Wieso der Markt "Garant eines gerechten Wettbewerbs" ist? Das fragen sich die Autoren auch. Es gibt eine einfache Antwort: "Doch wie wird aus dem Marktprinzip eine Gerechtigkeitsnorm? Die Antwort lautet schlicht: Wenn es die Menschen als gerecht ansehen" (a.a.O., S. 101).
Ob sie das so "ansehen", sollten sie sich sehr gut überlegen. Dass das "Ansehen als ..." das einzige und ein überzeugendes Kriterium für Gerechtigkeit ist, ist eine ziemliche Simplifizierung der Diskussion.

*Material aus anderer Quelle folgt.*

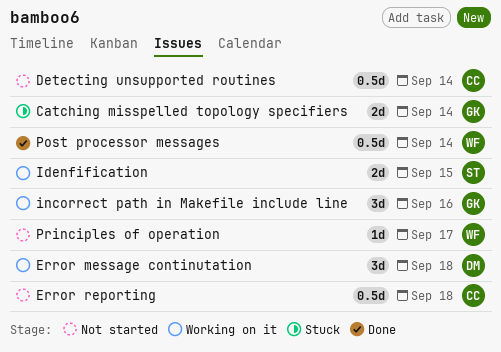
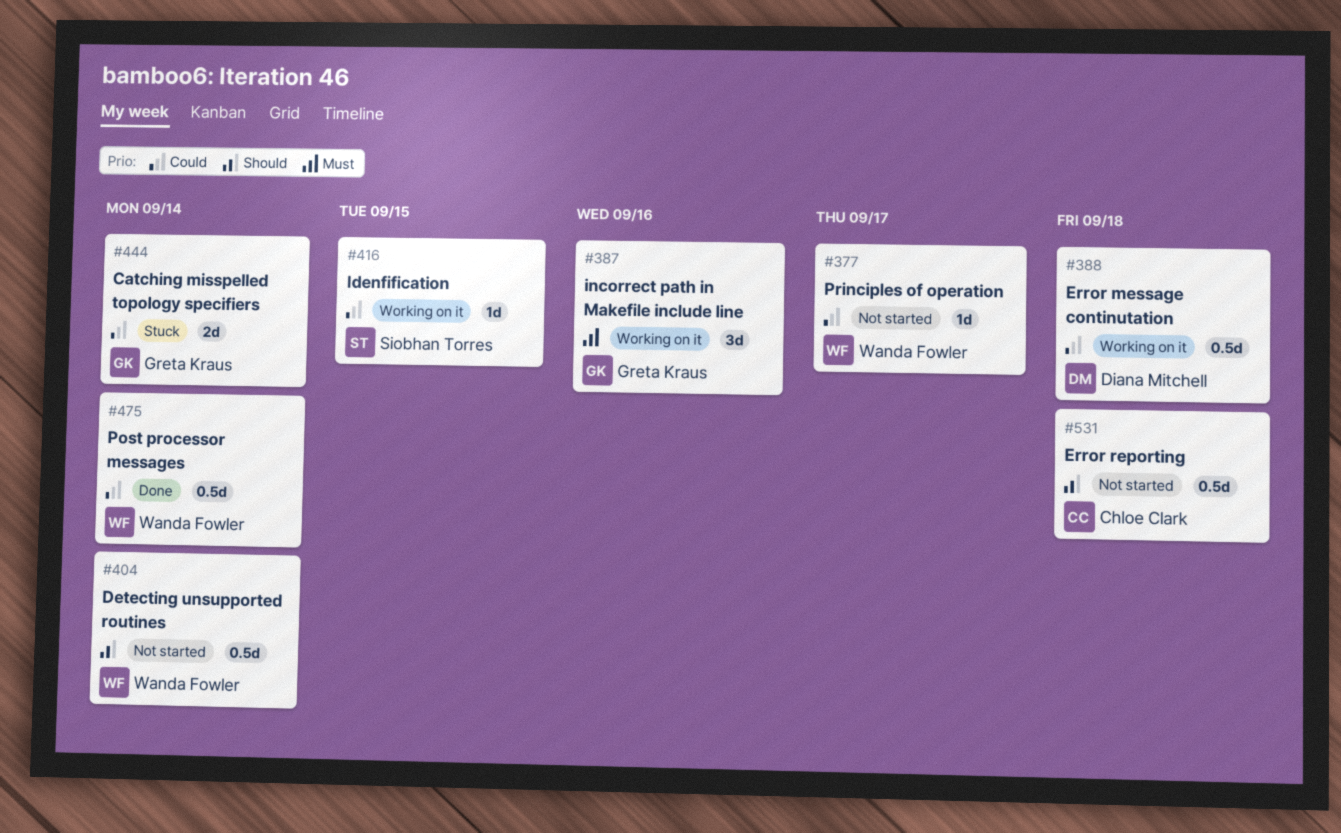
Detecting unsupported routines, owner: Chloe Clark -> Wanda Fowler
Error message continutation, estimate: 3d -> 0.5d
Idenfification, estimate: 2d -> 1d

"Nicht die eigenen Anstrengungen, sondern die durch den Markt bewerteten Anstrengungen des Kooperationsverbundes Unternehmen entscheiden über die Höhe der Vergütung" (a.a.O., S. 101).
Es wird der Eindruck gleichberechtigter und gleichgestellter Spieler erzeugt. Wir haben zwar viel getan, aber - Pech gehabt. Vielleicht immer noch nicht mit genügend Einsatz gespielt?
Das Unternehmen wird als "Kooperationsverbund" unterstellt - leider geht es da neben "Kooperation" auch um anderes, das nicht allen Kooperierenden in gleicher Weise zugute kommt.